Review: Emerging artist Margaret Fletcher finds her way to an impressive debut
ArtsAtl, Oct 15, 2010
By Catherine Fox
Margaret Fletcher makes an impressive debut at Spruill Gallery. Her elegant drawings and paintings achieve a meditative calm, in part by balancing opposites. Both lush and spare, they read as surface and space, and their effect is allusive and elusive.
Fletcher’s core language, as it were, is press-on letters in a crisp Helvetica script, each smaller than a coffee ground, which she positions in patterns that suggest swarms, constellations, maps or microscopic particles. As I wrote in the AJC, “The letters are fixed, like insects in amber, by layers of milky, translucent encaustic (wax), sometimes infused with an aqueous blue-green. Her application is so extremely thin and smooth that it makes other encaustic paintings look vulgar.”

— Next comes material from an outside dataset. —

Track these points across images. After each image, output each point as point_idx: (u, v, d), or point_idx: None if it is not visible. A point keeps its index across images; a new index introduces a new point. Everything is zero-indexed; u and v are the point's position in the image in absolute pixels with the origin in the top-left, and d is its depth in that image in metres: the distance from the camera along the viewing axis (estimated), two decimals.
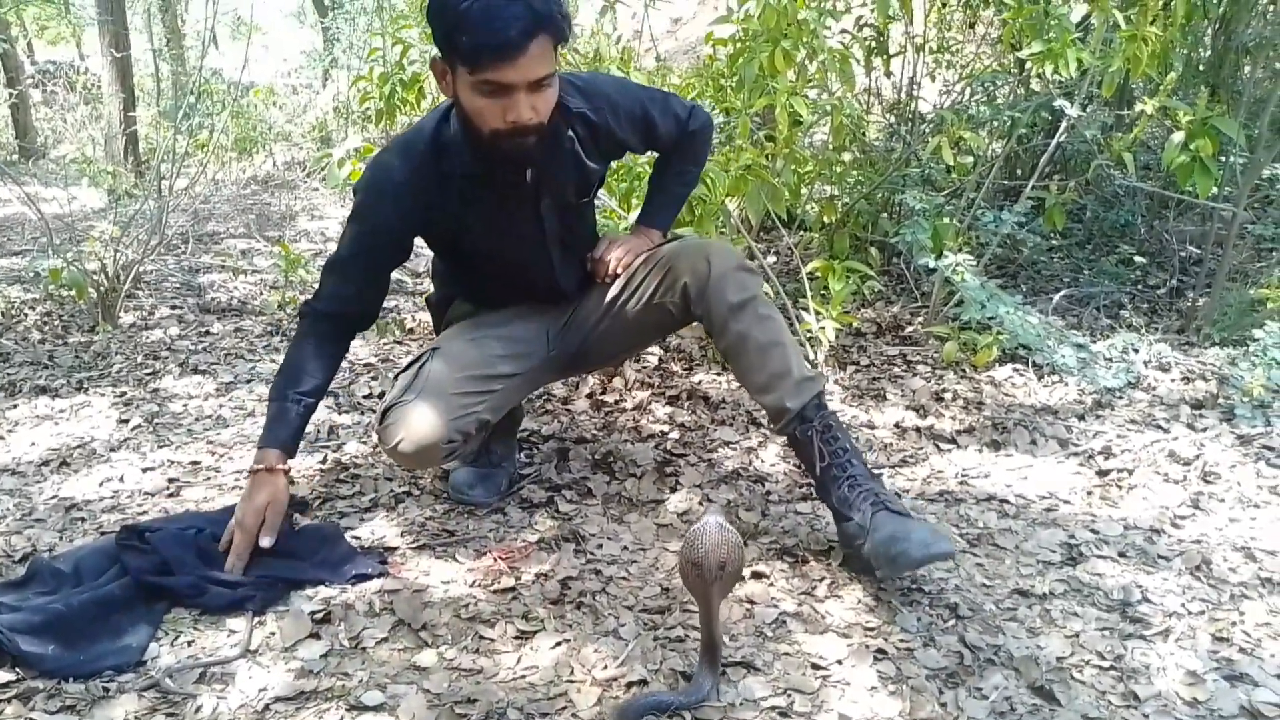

Fletcher is an architect. She came to town eight years ago to work for Mack Scogin Merrill Elam Architects, where she is a project director. Shortly thereafter, an artist friend suggested that she make an artwork to put into Art Papers magazine’s annual auction. Fletcher, whose drawing experience had centered on architectural renderings, made an abstract piece using what was at hand: press-on letters, an architect’s pre-computer staple. It sold.
For the next six years, she contributed one piece a year to the auction. She would station herself nearby watching viewers try to find meaning or code in the letters, pleased to observe that her drawings were not, as she says, “figureoutable.”
Fletcher grew increasingly more focused on art-making as the years progressed, learning what she wanted to do by doing it. She was, for example, having difficulty creating depth, because the fragile letters would clump together if they overlapped. She learned about encaustic while helping an artist friend spread wax on sculptures, and saw it as a solution.
Fletcher uses the encaustic to fix and coat the letters so that she can add layers on top. She makes these pieces on a thick wooden support, which creates a different feeling from the works on paper, not only because they are more objectlike but also because there’s no glass between the viewer and the filmy surface.
Eventually, Fletcher felt serious enough about making art to apply for a studio at The Atlanta Center for Contemporary Art. She’s been working there for a year and a half. The works-in-progress displayed during the Contemporary’s recent Open Studio night represent her experimentation with brighter, contrasting colors, such as a rusty orange and blue, and with solid shapes.
Fletcher’s exacting, rigorous process bespeaks her architectural training. She is, she says, an architect through and through. But making art gives her something that her profession doesn’t. “Architecture is a collaborative process,” she explains. “This is something that’s my own. It’s very private, and it’s very satisfying in a way that architecture is not. ”
A woman who has designed and built guitars as well as programmed computers clearly has an aptitude for many creative endeavors. If her ability to balance competing elements in her drawings and painting is any indication, Fletcher will surely find a way to reconcile her pursuit of art and her practice of architecture so that each enhances the other.